» **WRITTEN TASK 1**: Reproduce the passage of the climate-label article from "Following suit, Panera" to "to the environment." word for word.

--- TEXT SEGMENT Enclosed Below ---

Written by: Erin Yoo

Panera, McDonald’s, Burger King, and Wendy’s are some of the biggest fast-food names in corporate America and daily life around the world. However, despite their world-famous yummy meals, their huge presence is also the cause of another important reality: climate change. Fast food cattle farms and manufacturing practices produce unbelievable amounts of carbon dioxide, methane, nitrous oxide, and other greenhouse gases. In turn, consumer demand for their rapidly-prepared, familiar meals propels environmental degradation. One solution that a handful of food companies have tried to implement is “climate impact labels” to make customers more aware of the environmental impact they have through their consumer habits. When customers go to order meals the impact of buying that food item can easily be seen and understood by the customer — at least that’s the goal.

Eco-Label Pioneers

One of the first companies to implement environmental impact labels onto its products was PepsiCo, who posted carbon emission levels onto its potato chip bags in 2007. However, without other products to compare to, most buyers didn’t pay attention to the labels which were then discontinued (Giles, 2020b). Thirteen years later, in January 2020, Quorn, a meat substitute company, announced it would start providing in-depth information about the carbon emission levels associated with menu items as did Just Salad, a salad company, just a couple months later (Giles, 2020b; Kateman, 2020).

Following suit, Panera declared it would start utilizing “Cool Food” badges, which would indicate that a food item follows industry-recommended guidelines for carbon emissions, on its menu to help eaters make eco-friendlier decisions (Giles, 2020b). Similarly, Chipotle revealed they too would be adding greenhouse gas emission data labels to their nutrition labels for some of its menus (Giles, 2020a). These stickers are very important in helping consumer culture become eco-friendlier, since the food industry is currently detrimental to the environment.

--- End of Enclosed TEXT SEGMENT ---

» **WRITTEN TASK 2**: Transcribe all of the rows below exactly as they appear, leaving out the pictures.

--- SOURCE DATA Enclosed Below ---

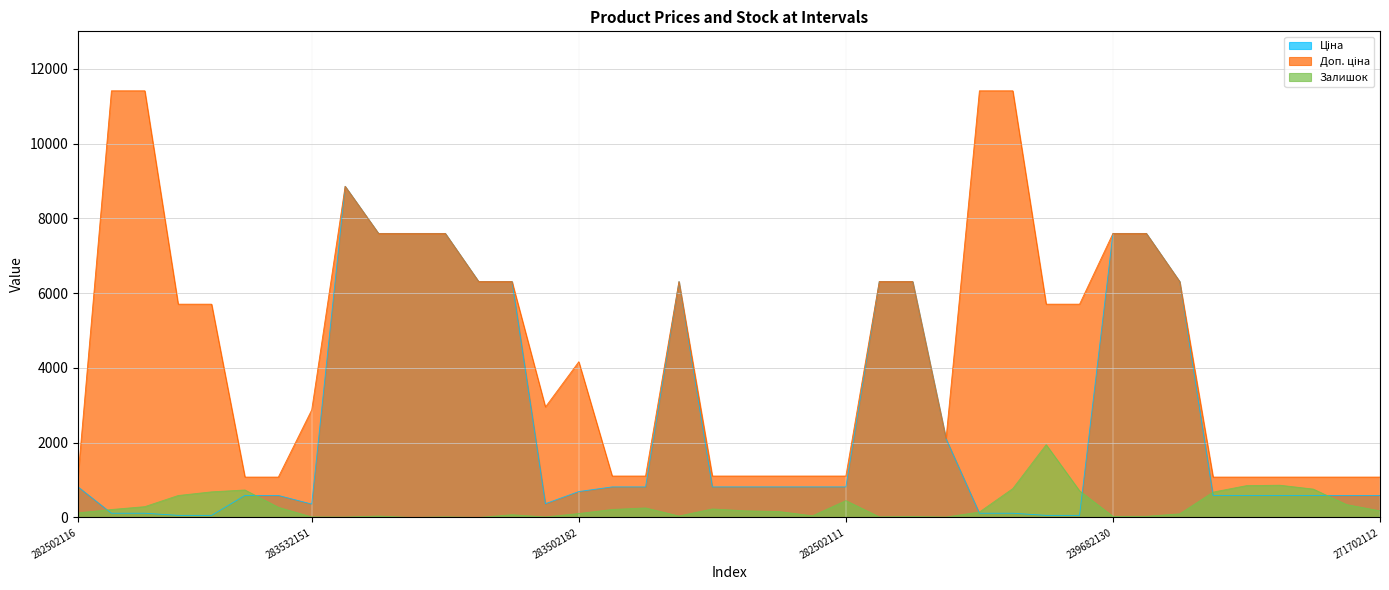

True or false: Доп. ціна has a value of 2293.3 at 11352182.

False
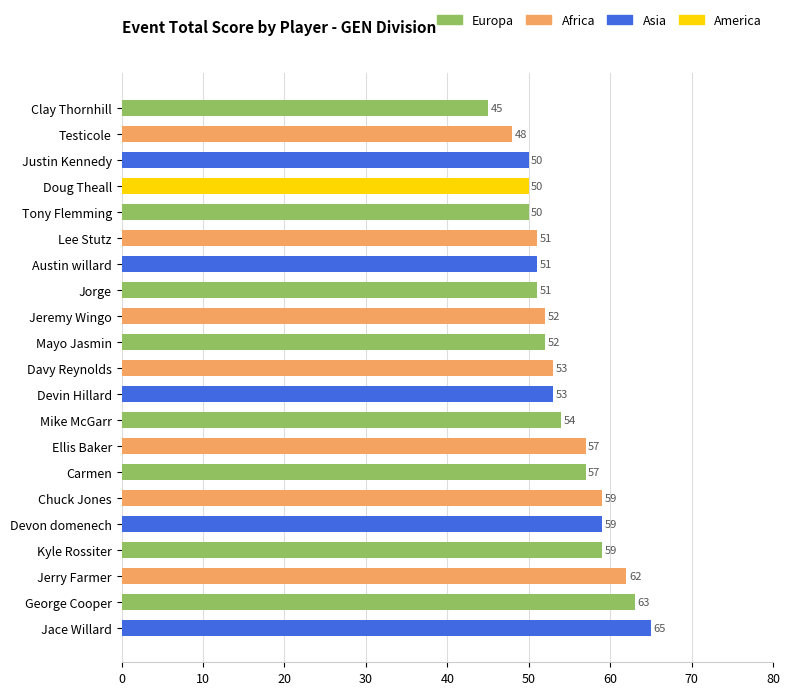

What is the change in value from Lee Stutz to Davy Reynolds?

+2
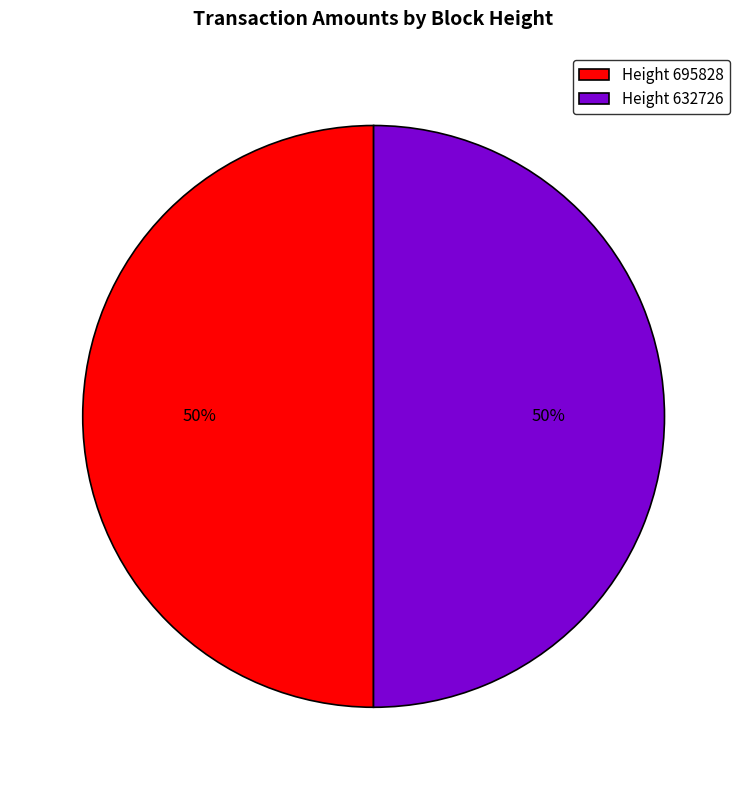

What is the ratio of the value at Height 632726 to the value at Height 695828?

1.0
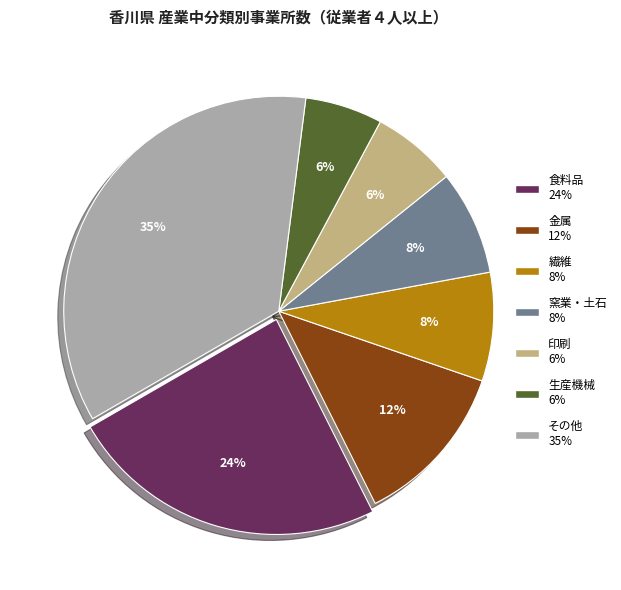

Is there a majority slice in this chart?

No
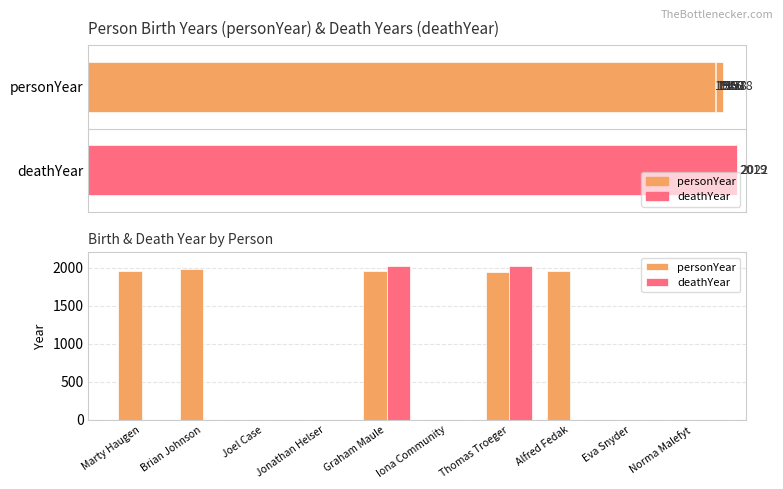

What is the maximum value shown in the chart?

2022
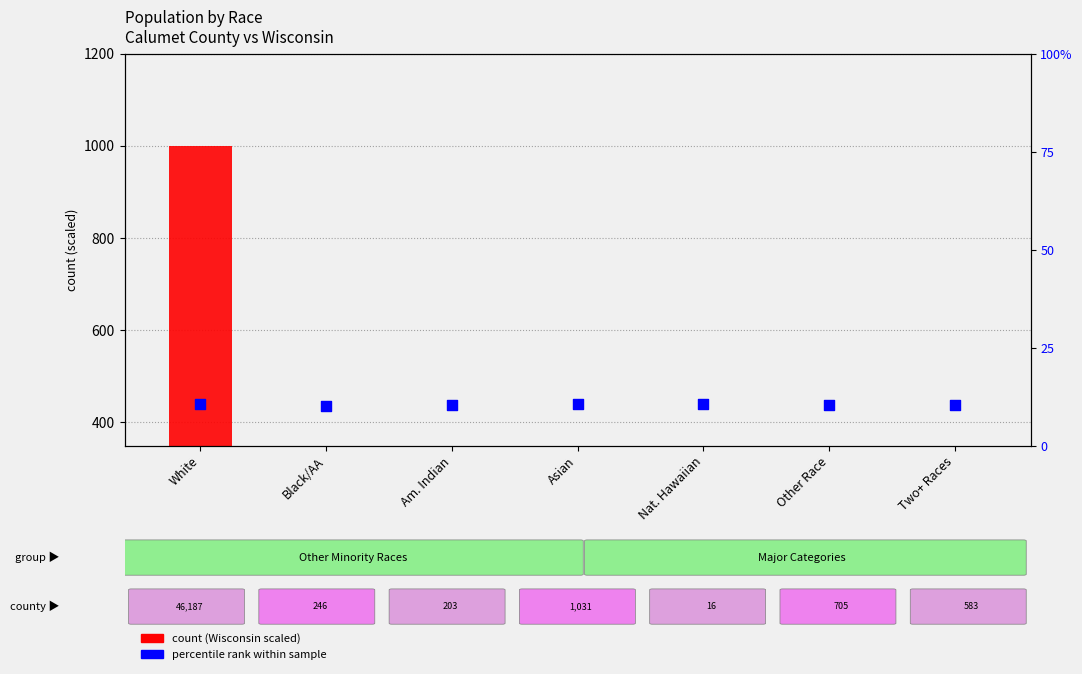

At how many categories does at least one series exceed 774?

1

--- End of Enclosed SOURCE DATA ---

» **RESPONSE AREA 1**:
Following suit, Panera declared it would start utilizing “Cool Food” badges, which would indicate that a food item follows industry-recommended guidelines for carbon emissions, on its menu to help eaters make eco-friendlier decisions (Giles, 2020b). Similarly, Chipotle revealed they too would be adding greenhouse gas emission data labels to their nutrition labels for some of its menus (Giles, 2020a). These stickers are very important in helping consumer culture become eco-friendlier, since the food industry is currently detrimental to the environment.

» **RESPONSE AREA 2**:
True or false: Доп. ціна has a value of 2293.3 at 11352182.

False

What is the change in value from Lee Stutz to Davy Reynolds?

+2

What is the ratio of the value at Height 632726 to the value at Height 695828?

1.0

Is there a majority slice in this chart?

No

What is the maximum value shown in the chart?

2022

At how many categories does at least one series exceed 774?

1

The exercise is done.